> Data shown
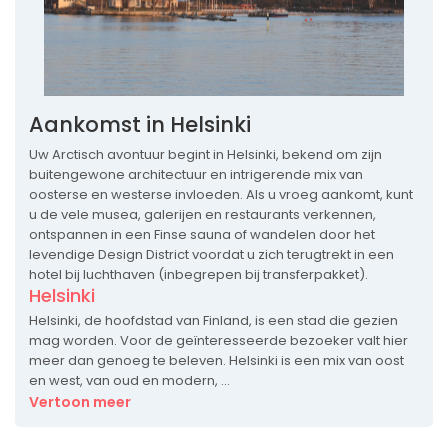
Aankomst in Helsinki
Uw Arctisch avontuur begint in Helsinki, bekend om zijn
buitengewone architectuur en intrigerende mix van
oosterse en westerse invloeden. Als u vroeg aankomt, kunt
u de vele musea, galerijen en restaurants verkennen,
ontspannen in een Finse sauna of wandelen door het
levendige Design District voordat u zich terugtrekt in een
hotel bij luchthaven (inbegrepen bij transferpakket).
Helsinki
Helsinki, de hoofdstad van Finland, is een stad die gezien
mag worden. Voor de geïnteresseerde bezoeker valt hier
meer dan genoeg te beleven. Helsinki is een mix van oost
en west, van oud en modern, ...
Vertoon meer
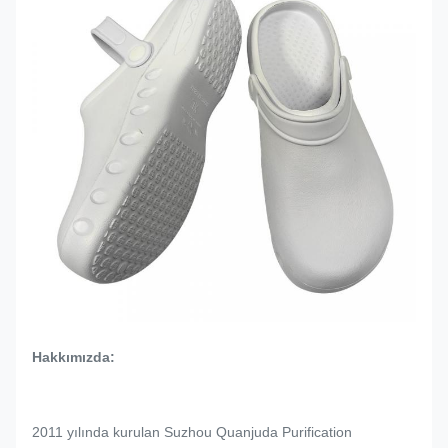
Hakkımızda:
2011 yılında kurulan Suzhou Quanjuda Purification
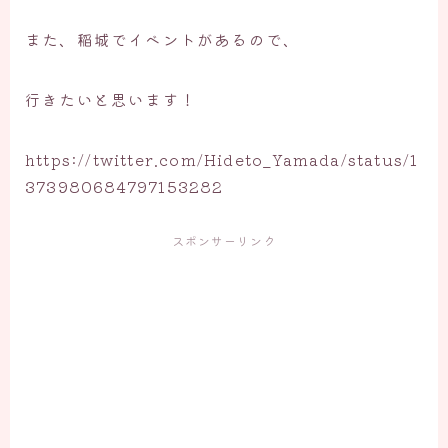
また、稲城でイベントがあるので、
行きたいと思います！
https://twitter.com/Hideto_Yamada/status/1
373980684797153282
スポンサーリンク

> Problem to solve
Would you retype exactly the lines above, from the line with "ontspannen in een" to the line with "mag worden. Voor", with both end lines kept and nothing more?

> Expected output
ontspannen in een Finse sauna of wandelen door het
levendige Design District voordat u zich terugtrekt in een
hotel bij luchthaven (inbegrepen bij transferpakket).
Helsinki
Helsinki, de hoofdstad van Finland, is een stad die gezien
mag worden. Voor de geïnteresseerde bezoeker valt hier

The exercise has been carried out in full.